Welcome To The Doghouse: The Making Of Reservoir Dogs
Written and directed by a video store clerk, produced by a ballet dancer, rescued by Harvey Keitel: yes, it's the violent indie heist movie that saved cinema from itself.
A version of this article appeared in Hotdog.
Quentin Tarantino (director/writer/actor, Mr Brown): I wrote True Romance and spent two years looking for money. I wrote Natural Born Killers, hoping to direct it myself for half-a-million dollars. After a year-and-a-half, I was no further along. It was then out of frustration that I wrote Reservoir Dogs. When I worked at the video store, we had this one shelf that was like a revolving film festival and every week I would change it - David Carradine week or Nicholas Ray week or swashbuckler movies, whatever. And one time I had heist films such as Riffifi and Topkapi and The Thomas Crown Affair. I started taking them home and it was in the context of seeing a heist movie every night that I got my head around what a neat genre it would be to redo.

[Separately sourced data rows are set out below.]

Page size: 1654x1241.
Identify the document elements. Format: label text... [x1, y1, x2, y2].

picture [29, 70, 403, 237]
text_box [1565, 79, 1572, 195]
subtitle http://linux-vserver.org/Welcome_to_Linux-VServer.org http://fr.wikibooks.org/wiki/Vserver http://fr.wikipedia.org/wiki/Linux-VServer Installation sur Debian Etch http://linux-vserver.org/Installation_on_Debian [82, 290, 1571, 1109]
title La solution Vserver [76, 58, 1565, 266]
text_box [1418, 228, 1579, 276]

Monte Hellman (executive producer): A lot of people have said that Reservoir Dogs is a great heist movie but it’s so much more. In fact, it isn’t really a heist movie at all because we never see the heist!
Quentin Tarantino: I wanted Reservoir Dogs to be about an event we don’t see and I wanted it all to take place at the rendezvous, at the warehouse - what would normally be given 10 minutes in a heist movie. I wanted the whole film to be set there and to play with a real-time clock as opposed to a movie clock ticking.
Monte Hellman: You only need to read the script to grasp how intelligent Quentin is and how unique his understanding of film. Were he French, he’d be considered a pantheon director. His structure and storytelling is a million miles ahead of anything else in Hollywood.
Quentin Tarantino: I was going to go really guerilla-style. I decided, I’m gonna write a film to do for $30,000 - 12 days, black-and-white, starring some of my friends.
Lawrence Bender (producer/actor, Young Cop): I never wanted to be a producer. We see life very differently, Quentin and I. He’s always known what he’s wanted to do - I think in his last life, before he was born, he knew what he wanted to be. I’ve never known what I wanted to be and I still don’t.
Quentin Tarantino: Lawrence was a real godsend.
Lawrence Bender: We were both very broke. Quentin didn’t have a car so he couldn’t drive over to my place. I didn’t have money so I wasn’t paying for Xeroxes. So I went over to his place and I read the script. And obviously I flipped over it - it was an extraordinary piece of writing. And I said, ‘Look, you gotta give me some time. I think I can raise some real money for this movie.’
Quentin Tarantino: I said, ‘No, no, no, no, no - I’ve heard that so much!'
Lawrence Bender: He ended up giving me two months which, as I’m sure any sane person knows, is insane. It’s really undoable, especially for two people who nobody knows about. I found a video company with half-a-million dollars and then another investor up in Canada with half-a-million dollars but only if his girlfriend could play Mr Blonde! It was such a whacky idea that we actually considered it. I mean, it was 180 degrees off the wall.
Monte Hellman: There was a brief period where it looked like I might direct Resevoir Dogs. I was given the script and I loved it and so I arranged to meet Quentin for an ice-cream sundae - although I don’t eat ice cream. We talked and he said he’d liked some of my movies and I told him I liked his script. Then he said, “I’m sorry to waste your time but I really want to direct this movie myself.’ I said I could appreciate that but that I‘d really like to be involved in the movie in some capacity, and that’s how I became executive producer.
Lawrence Bender: Monte was like our godfather. He came in and baby-sat the production. Then, no sooner have we got him on board than we get Harvey Keitel. I’d got the script to an acting coach Lily Parker who knew Harvey and she gave it to him to read.